* TEXTO EM ESTUDO
——————

O mototaxista Eugênio Lemos, 45 anos, passou mais de cinco dias sentindo febre, fraqueza, dor de garganta e dor nas costelas sem conseguir atendimento no serviço público de saúde. Foi mais de uma vez mandado de volta para casa sem sequer receber a senha para atendimento.

Quando foi atendido, diz que foi orientado a voltar para casa após medirem sua pressão. Dias depois, o diagnóstico clínico e uma tomografia confirmaram que tinha covid-19. Isolado em casa há quase um mês, ele perdeu a renda das corridas e a família vive apenas com a renda da aposentadoria da mãe no bairro planalto Anil I, que já tem mais de 14 casos confirmados. Passa o dia isolado no quarto. “A parte mais difícil foi nos primeiros dias, que senti uma queda de pressão e uma falta de ar forte. Pensei que não voltaria mais a respirar.”

——————

* Dados extraídos de uma coleção
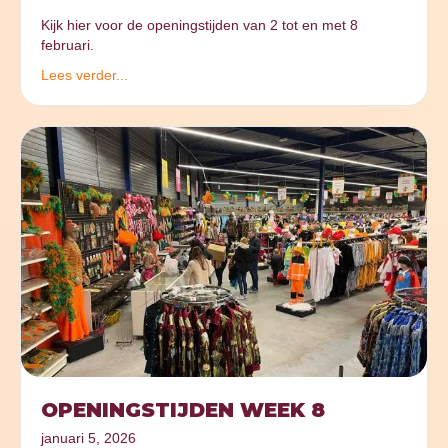
Kijk hier voor de openingstijden van 2 tot en met 8
februari.
Lees verder...
OPENINGSTIJDEN WEEK 8
januari 5, 2026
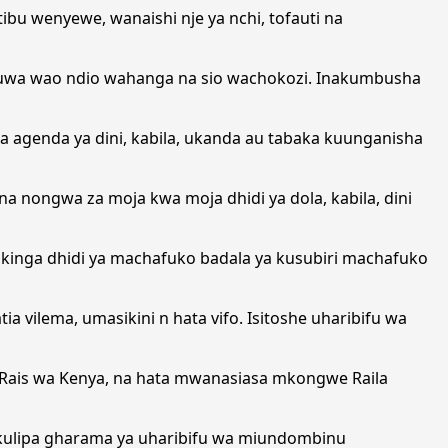
bu wenyewe, wanaishi nje ya nchi, tofauti na
a kuwa wao ndio wahanga na sio wachokozi. Inakumbusha
 agenda ya dini, kabila, ukanda au tabaka kuunganisha
 nongwa za moja kwa moja dhidi ya dola, kabila, dini
e kinga dhidi ya machafuko badala ya kusubiri machafuko
ilema, umasikini n hata vifo. Isitoshe uharibifu wa
 Rais wa Kenya, na hata mwanasiasa mkongwe Raila
 kulipa gharama ya uharibifu wa miundombinu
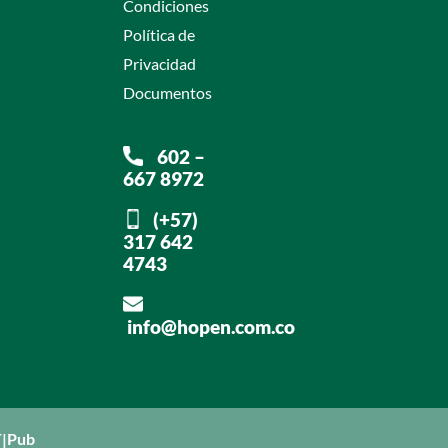
Condiciones
Política de
Privacidad
Documentos
602 –
667 8972
(+57)
317 642
4743
info@hopen.com.co
|Pub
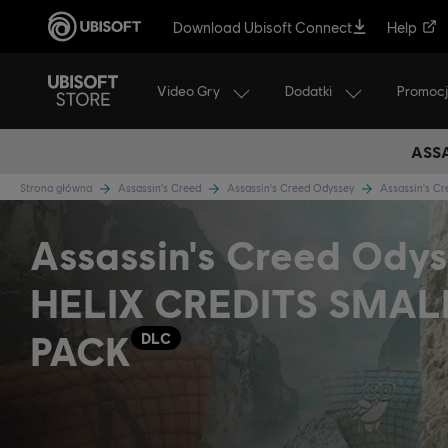
Download Ubisoft Connect
Help
Video Gry
Dodatki
Promoc
ASSA
Strona główna
Assassin's Creed
Assassin's Creed Odyssey
Assassin's C
Assassin's Creed Odys
HELIX CREDITS SMAL
PACK
DLC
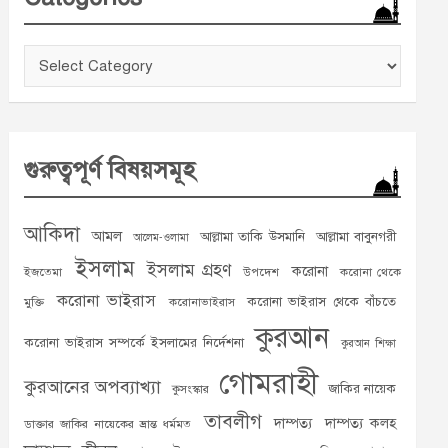
Categories
গুরুত্বপূর্ণ বিষয়সমূহ
আকিদা
আমল
আল্লামা তাকি উসমানি
আল্লামা বাবুনগরী
আলেম-ওলামা
ইসলাম
ইসলাম গ্রহণ
করোনা
ইজতেমা
উপদেশ
করোনা থেকে
করোনা ভাইরাস
করোনা ভাইরাস থেকে বাঁচতে
মুক্তি
করোনাভাইরাস
কুরআন
করোনা ভাইরাস সম্পর্কে ইসলামের নির্দেশনা
কুরআন শিক্ষা
গোমরাহী
কুরআনের অপব্যাখ্যা
জাকির নায়েক
কুসংস্কার
তাবলীগ
দাম্পত্য
দাম্পত্য কলহ
ডাক্তার জাকির নায়েকের ভ্রান্ত ধর্মমত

——————

* INSTRUÇÕES DAS TAREFAS
1. Resuma em duas frases o texto sobre o mototaxista.
2. Transcreva do texto sobre o mototaxista o trecho entre "O mototaxista Eugênio" e "senha para atendimento.", inclusive.
3. Escreva a continuação do texto sobre o mototaxista, começando após a última frase apresentada.

* RESULTADOS DO EXERCÍCIO
1. O mototaxista Eugênio Lemos, de 45 anos, passou mais de cinco dias com febre, fraqueza, dor de garganta e dor nas costelas sem conseguir atendimento no serviço público de saúde, até que o diagnóstico clínico e uma tomografia confirmaram covid-19. Isolado em casa há quase um mês, ele perdeu a renda das corridas, a família vive apenas da aposentadoria da mãe, e ele relata que os primeiros dias, com queda de pressão e forte falta de ar, foram os mais difíceis.

2.
O mototaxista Eugênio Lemos, 45 anos, passou mais de cinco dias sentindo febre, fraqueza, dor de garganta e dor nas costelas sem conseguir atendimento no serviço público de saúde. Foi mais de uma vez mandado de volta para casa sem sequer receber a senha para atendimento.

3.
A pedagoga Christiane trabalha na Associação Núcleo de Educação Comunitária de Coroadinho, que hoje inclui uma creche, uma pré-escola e cursos profissionalizantes que atendem 250 pessoas. Todo o atendimento do projeto está suspenso, e hoje ela participa do comitê Coroadinho sem Corona, que coordena a arrecadação e distribuições de doações, além de compras de insumos dos comerciantes locais.

Ela explica que o bairro, que faz parte do grupo G-10 das Favelas, reúne cerca de 30 comunidades, entre quilombos e invasões, e enfrenta dificuldades variadas. “É muito difícil trabalhar aqui dentro. Temos muitos morros e encostas, então temos construções com perigo de deslizamento, com perigo de alagamento. Na parte da palafita, (temos)um pessoal que mora bem perto da margem do rio, que transborda. Temos casas sem energia, casas de pau a pique e folhas de jussara. A maioria das partes do bairro não tem água, e algumas têm em dias alternados”, relata.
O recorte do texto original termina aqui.